Гриша наконец-то пригляделся к страшному старшему специалисту. Ирина Теодоровна была их с Алькой ровесницей, симпатяжкой лет тридцати пяти. Миловидная, одета в офисную униформу, но не без некого шика и вольностей – тот же шейный платок был повязан асимметрично, с романтической небрежностью. Сразу стало понятно, что ей скучно на опостылевшей работе. Вот уже и улыбка сопровождающей перестала быть формальной.
– Не надо волноваться и бояться – всё будет хорошо. У нас ещё есть немного времени, вас доставили чуть раньше срока. Пойдемте, я вам в виде бонуса краткую экскурсию проведу.
Обалдевшая Алька тут же вцепилась в руку мужа.
– Нам сюда, – показала Ирина на дверь.
Гриша не раз бывал в этом МФЦ, но никогда не обращал внимания на ту часть большой приёмной залы, куда повела их местная проводница. Всё так же, как и в других секциях: указатели со стрелками, табло с номерами электронной очереди и предполагаемым временем приёма, снулые посетители. Что тут смотреть?
Лишь надпись на двустворчатой двери, большой, как вход в некий храм, окончательно развеивала иллюзии всяк сюда входящего. Белым холодным светом на черном матовом стекле подписывали приговор роковые слова:
СЕКЦИЯ «Р»
ВОССТАНОВЛЕНИЕ ЧЕСТИ
Ниже висел косо пришпиленный листок бумаги формата А4, на котором было напечатано:
Добровольное – налево, приемный холл А
По суду:
истцам – прямо, приемный холл Б
ответчикам – направо, приёмный холл В
Когда Гриша входил в эти врата, он думал только об одном: почему приемные холлы А и Б написаны через «е», а его лобное место – через «ё»? В чем смысл этого месседжа?
– Добровольцы обычно чересчур мнительны. С ними у нас психологи мучаются, до аппаратных методов дело зачастую не доходит. Но с ними весело – таких историй наслушаешься! А ещё полно общественников, – Ирина вела свою группу через холл А, по ходу негромко комментируя увиденное.

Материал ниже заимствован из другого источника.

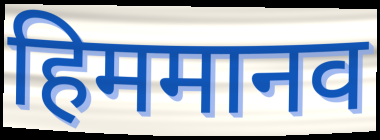
हिममानव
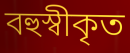
বহুস্বীকৃত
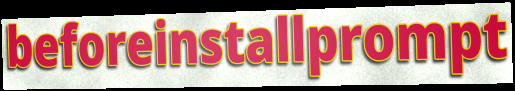
beforeinstallprompt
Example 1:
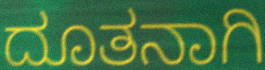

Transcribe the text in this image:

ದೂತನಾಗಿ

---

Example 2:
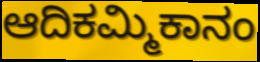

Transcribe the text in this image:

ಆದಿಕಮ್ಮಿಕಾನಂ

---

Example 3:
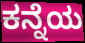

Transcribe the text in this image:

ಕನ್ನೆಯ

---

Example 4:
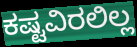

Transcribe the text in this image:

ಕಷ್ಟವಿರಲಿಲ್ಲ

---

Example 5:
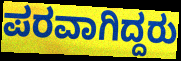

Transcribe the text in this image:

ಪರವಾಗಿದ್ದರು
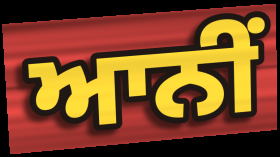
ਆਨੀਂ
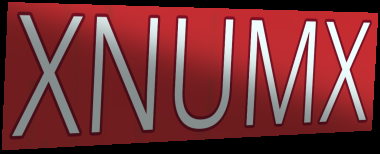
XNUMX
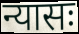
न्यासः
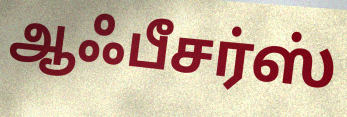
ஆஃபீசர்ஸ்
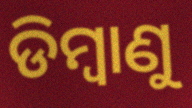
ଡିମ୍ବାଣୁ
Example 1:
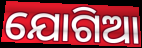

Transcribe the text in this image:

ଯୋଗିଆ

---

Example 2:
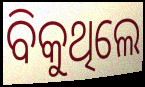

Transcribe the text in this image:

– Вот там у нас самый дурдом, – гидесса кивнула на дверь с табличкой «Комиссия старых большевиков. Без мандата не входить!».

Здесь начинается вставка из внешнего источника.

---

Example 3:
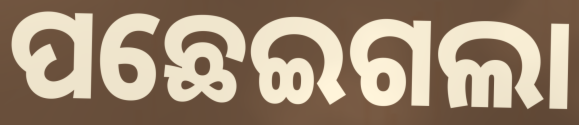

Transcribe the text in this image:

ପଛେଇଗଲା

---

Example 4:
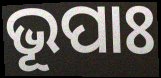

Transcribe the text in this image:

ଭୂପାଃ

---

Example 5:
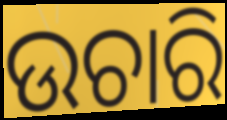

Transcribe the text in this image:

ଉଚାରି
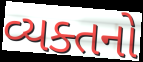
વ્યક્તનો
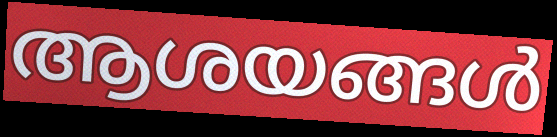
ആശയങ്ങൾ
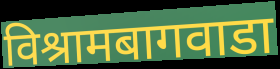
विश्रामबागवाडा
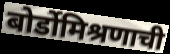
बोर्डोमिश्रणाची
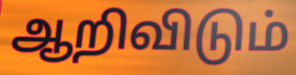
ஆறிவிடும்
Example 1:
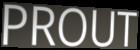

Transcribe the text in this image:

PROUT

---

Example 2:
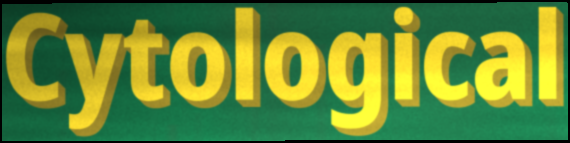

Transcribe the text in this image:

Cytological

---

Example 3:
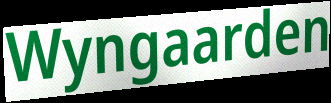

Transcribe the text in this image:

Wyngaarden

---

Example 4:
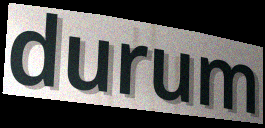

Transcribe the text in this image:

durum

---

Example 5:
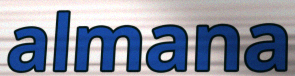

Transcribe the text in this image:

almana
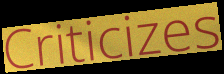
Criticizes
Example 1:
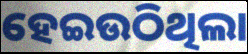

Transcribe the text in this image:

ହେଇଉଠିଥିଲା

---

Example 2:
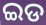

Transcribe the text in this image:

ଇଡ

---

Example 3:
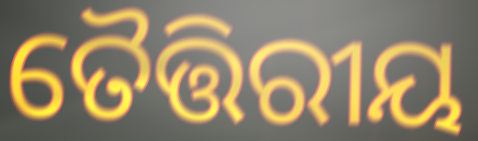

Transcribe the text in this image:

– Которая под лозунгом «Бесчестье не скроешь от глаз народа»? Вижу, – отозвался Григорий.
В этот момент из указанного офиса вышла работница МФЦ с бумажными папками подмышкой, и он успел разглядеть внутри прокуренного помещения гогочущую компанию молодёжи не старше двадцати пяти навскидку.
– Эти, что ли, старые… как их там – большевики? Вот этот молодняк?

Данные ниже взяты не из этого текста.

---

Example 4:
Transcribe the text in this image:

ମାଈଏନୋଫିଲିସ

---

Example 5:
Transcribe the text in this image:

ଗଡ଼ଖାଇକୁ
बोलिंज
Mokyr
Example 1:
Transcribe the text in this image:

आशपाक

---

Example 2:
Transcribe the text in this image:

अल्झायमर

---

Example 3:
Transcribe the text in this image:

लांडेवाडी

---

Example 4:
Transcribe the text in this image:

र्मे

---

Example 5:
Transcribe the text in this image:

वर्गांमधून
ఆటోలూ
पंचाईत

– Так это новая Партия Большевиков – бэ. Есть ещё старая партия с таким же названием, но без «бэ». А у этих самым старым большевикам – двадцать три – двадцать пять, – удовлетворила Гришино любопытство Ирина.
– Всё равно не понимаю, какое они имеют отношение к восстановлению чести? – вмешалась Ася.
– Было такое выражение, что-то типа «партия – это честь…», как-то так, я не вникала. Теперь многим партиям пытаются прививать честь, но дело идёт со скрипом – наблюдаются многочисленные случаи отторжения.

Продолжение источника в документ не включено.